Training Classifiers For Feedback Control With Safety In Mind

  • Authors: Poonawala, H.A.; Lauffer, N.;Topcu, U.;
  • Venue: Automatica
  • Year: 2021
  • Reviewed by: Hasan Poonawala, reviewer no. 2, reviewer no. 3,

Broad area/overview

This paper deals with controlling mobile robots directly from sensor data or measurements. It uses tools from supervised machine learning to learn these controllers from data, and Lyapunov-based methods to analyze the correctness of these learned controllers.

Notation

  • \(x\): state, \(X\): State space

  • \(y\): measurement, \(Y\): Measurement Space

  • Controller \(u = g(y)\)

  • \(L\): Set of labels

  • \(C_X \colon X \to L\): Classifier in state space

  • \(C_Y \colon Y \to L\): Classifier in measurement space

  • \(V\): Lyapunov function

  • \(W\): set of hyperplanes that parametrizes \(C_X\)

  • \(W^\Delta\): set of hyperplanes that parametrizes a robust version of \(C_X\)

Specific Problem

Instead of estimating the state of the system for feedback control of the form \(u = k(x)\), the approach tries to classify measurements into classes that indicate the control to be used. The control design problem becomes a classifier design problem, often solved using supervised machine learning.

Supervised machine learning uses generalization error to evaluate the learning, where the error is related to a loss function. For control systems, we evaluate controllers based on closed-loop stability and behavior. The paper formulates a supervised learning problem where the closed-loop stability properties also affect the learning.

Solution Ideas

  • The paper distinguishes between the measurement space \(Y\) and the state space \(X\) of the dynamical system being controlled. It assumes that there is a relationship \(Y = \mathcal H(x)\), which is unknown but implictly captured by data comprising pairs of states ann measurements in those states. For example, the camera image a robot gets when it is some position and heading in a room.

  • The classifier \(C_X\) it learns is parametrized by a collection of hyperplanes \(W\), that divides the state space into polyhedral regions. In effect, multiple binary classifiers are combined to get a multi-label classifier.

  • Given this division of the state space \(X\), they parametrize a piecewise Linear Lyapunov function \(V\), and formulate stability conditions for the pieces.

  • Using some mathematical results, these stability conditions become constraints on the the classifier hyperplanes \(W\) and the Lyapunov function \(V\).

  • The constraints define an optimization problem, so that they can be combined with the supervised learning constraints to create a single optimization problem.

  • If the solution has a certain value, then the controller design is correct in the state space.

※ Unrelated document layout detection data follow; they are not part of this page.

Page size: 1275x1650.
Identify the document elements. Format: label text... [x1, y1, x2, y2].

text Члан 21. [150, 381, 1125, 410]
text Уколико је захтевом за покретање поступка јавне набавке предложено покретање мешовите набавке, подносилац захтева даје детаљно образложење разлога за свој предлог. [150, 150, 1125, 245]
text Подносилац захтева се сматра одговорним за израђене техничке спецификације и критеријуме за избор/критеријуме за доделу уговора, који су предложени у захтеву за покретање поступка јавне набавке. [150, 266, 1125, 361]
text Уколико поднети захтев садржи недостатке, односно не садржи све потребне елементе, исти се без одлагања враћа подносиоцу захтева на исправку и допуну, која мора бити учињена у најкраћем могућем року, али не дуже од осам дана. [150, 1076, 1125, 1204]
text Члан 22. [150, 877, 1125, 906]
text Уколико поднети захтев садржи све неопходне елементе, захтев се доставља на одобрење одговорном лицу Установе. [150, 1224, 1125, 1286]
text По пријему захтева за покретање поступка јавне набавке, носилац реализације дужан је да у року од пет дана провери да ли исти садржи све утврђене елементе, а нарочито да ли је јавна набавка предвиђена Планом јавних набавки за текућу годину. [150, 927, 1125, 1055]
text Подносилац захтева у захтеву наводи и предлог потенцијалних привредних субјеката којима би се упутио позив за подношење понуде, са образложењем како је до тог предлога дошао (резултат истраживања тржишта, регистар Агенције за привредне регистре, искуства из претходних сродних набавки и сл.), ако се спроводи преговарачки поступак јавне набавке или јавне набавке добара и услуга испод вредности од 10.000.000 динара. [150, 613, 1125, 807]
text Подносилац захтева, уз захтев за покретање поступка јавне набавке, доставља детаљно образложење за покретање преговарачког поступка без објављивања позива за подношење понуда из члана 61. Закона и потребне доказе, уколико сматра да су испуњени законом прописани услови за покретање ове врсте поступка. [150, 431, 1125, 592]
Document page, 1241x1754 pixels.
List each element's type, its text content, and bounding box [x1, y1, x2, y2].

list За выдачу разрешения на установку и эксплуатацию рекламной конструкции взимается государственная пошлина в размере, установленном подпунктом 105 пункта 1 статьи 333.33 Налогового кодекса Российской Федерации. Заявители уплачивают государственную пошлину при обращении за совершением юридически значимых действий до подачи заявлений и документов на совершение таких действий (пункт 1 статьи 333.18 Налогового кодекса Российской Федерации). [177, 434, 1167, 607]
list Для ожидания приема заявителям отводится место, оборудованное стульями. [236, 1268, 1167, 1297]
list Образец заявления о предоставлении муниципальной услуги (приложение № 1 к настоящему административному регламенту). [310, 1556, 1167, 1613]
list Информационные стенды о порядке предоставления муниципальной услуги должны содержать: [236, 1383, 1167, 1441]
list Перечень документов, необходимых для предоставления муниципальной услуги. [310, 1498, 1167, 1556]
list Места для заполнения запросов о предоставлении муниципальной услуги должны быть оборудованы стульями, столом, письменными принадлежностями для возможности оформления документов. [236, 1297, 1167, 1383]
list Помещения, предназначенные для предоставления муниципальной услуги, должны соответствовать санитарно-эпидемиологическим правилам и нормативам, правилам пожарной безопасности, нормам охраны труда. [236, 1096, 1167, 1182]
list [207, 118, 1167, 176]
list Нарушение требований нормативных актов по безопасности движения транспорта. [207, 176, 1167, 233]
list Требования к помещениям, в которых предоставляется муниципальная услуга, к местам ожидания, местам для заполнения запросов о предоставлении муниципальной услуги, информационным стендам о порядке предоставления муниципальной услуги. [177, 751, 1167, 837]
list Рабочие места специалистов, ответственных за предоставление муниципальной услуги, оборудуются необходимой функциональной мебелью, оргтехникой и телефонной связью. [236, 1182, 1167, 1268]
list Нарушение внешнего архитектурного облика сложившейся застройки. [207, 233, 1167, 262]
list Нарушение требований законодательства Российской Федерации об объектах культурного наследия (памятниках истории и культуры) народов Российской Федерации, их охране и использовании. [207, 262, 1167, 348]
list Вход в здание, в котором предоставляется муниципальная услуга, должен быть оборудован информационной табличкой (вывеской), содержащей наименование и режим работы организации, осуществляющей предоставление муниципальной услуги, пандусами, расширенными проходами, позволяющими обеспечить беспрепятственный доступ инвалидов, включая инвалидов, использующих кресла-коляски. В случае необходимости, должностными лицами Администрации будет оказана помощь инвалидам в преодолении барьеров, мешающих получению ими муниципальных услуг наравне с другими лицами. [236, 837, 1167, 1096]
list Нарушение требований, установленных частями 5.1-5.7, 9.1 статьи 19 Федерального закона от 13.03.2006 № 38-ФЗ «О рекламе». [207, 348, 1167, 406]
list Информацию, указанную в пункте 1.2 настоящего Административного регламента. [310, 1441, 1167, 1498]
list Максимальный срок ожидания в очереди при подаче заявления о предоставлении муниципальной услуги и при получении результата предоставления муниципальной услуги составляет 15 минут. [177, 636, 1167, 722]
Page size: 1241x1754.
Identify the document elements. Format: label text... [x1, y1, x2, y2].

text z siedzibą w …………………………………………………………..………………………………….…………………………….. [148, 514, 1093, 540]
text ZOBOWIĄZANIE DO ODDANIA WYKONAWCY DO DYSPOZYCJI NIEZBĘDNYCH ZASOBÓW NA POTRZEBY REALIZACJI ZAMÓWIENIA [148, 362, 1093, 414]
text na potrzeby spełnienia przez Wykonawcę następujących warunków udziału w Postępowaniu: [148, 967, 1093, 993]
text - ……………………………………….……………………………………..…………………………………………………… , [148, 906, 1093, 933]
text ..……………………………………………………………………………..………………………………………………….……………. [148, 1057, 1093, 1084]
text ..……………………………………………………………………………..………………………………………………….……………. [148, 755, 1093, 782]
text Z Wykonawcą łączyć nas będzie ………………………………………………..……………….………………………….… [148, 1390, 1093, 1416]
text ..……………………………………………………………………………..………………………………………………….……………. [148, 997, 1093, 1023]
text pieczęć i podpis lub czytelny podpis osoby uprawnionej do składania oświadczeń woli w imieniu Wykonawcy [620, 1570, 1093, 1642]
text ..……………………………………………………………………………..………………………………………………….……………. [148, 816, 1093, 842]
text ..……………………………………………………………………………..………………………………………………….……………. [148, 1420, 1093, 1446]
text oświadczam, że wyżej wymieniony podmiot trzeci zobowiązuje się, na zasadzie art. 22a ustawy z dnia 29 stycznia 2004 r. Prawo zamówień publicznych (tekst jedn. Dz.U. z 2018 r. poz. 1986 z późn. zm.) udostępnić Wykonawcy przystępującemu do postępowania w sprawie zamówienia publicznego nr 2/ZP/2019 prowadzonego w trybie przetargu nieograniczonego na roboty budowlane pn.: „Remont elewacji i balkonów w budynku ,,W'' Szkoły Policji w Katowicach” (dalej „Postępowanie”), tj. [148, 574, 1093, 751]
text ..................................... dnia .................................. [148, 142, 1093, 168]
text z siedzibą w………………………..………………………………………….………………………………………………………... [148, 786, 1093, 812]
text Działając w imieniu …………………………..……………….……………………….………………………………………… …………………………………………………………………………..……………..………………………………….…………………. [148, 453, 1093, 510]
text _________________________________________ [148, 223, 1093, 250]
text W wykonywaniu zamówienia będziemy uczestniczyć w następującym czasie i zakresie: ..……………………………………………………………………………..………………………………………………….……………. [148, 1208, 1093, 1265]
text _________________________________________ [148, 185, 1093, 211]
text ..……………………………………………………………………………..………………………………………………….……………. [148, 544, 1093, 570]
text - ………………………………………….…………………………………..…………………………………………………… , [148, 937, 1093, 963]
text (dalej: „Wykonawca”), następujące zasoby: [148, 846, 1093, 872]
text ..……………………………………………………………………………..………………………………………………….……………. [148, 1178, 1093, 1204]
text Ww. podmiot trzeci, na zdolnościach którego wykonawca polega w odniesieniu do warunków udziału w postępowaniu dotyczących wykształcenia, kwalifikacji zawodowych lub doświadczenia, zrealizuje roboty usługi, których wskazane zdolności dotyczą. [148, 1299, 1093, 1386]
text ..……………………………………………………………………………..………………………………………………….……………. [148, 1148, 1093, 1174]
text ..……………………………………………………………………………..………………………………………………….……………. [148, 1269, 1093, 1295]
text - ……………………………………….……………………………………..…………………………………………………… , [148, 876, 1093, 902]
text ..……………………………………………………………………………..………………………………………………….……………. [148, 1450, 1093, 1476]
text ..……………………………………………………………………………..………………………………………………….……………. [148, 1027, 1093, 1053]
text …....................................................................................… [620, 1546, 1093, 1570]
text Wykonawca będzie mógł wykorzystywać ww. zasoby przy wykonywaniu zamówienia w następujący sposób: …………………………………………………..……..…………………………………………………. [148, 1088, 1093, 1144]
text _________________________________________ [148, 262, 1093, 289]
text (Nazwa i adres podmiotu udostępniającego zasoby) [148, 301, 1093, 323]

  • The classifier \(C_X\) designed in state-space needs to be converted into a classifier \(C_Y\) of measurements, which is done using another supervised learning problem

  • Since this transformation is imperfect, the authors account for potential inaccuracies by solving a robust version of the optimization problem to train \(W^\Delta\).

Comments

  • The paper focuses on a single example of a path-following robot.

  • For this method to work, we must know the state space dynamics and also have data that describes measurements obtained in a state. Both assumptions are impractical.

  • The paper casts training as a bilinear optimization problem, which are often unreliable to solve. It's not clear if the optimization will succeed in other problems.

  • The piecewise approach might be impractical in high dimensional systems

Recent Papers

Note: This section makes more sense for papers published 1-2 years ago or earlier, unlike this paper that is still in press.

  • The BADGER system seems to solve this specific problem of navigation from complex sensor data without state estimation using reinforcement learning. There is no stability analysis, however.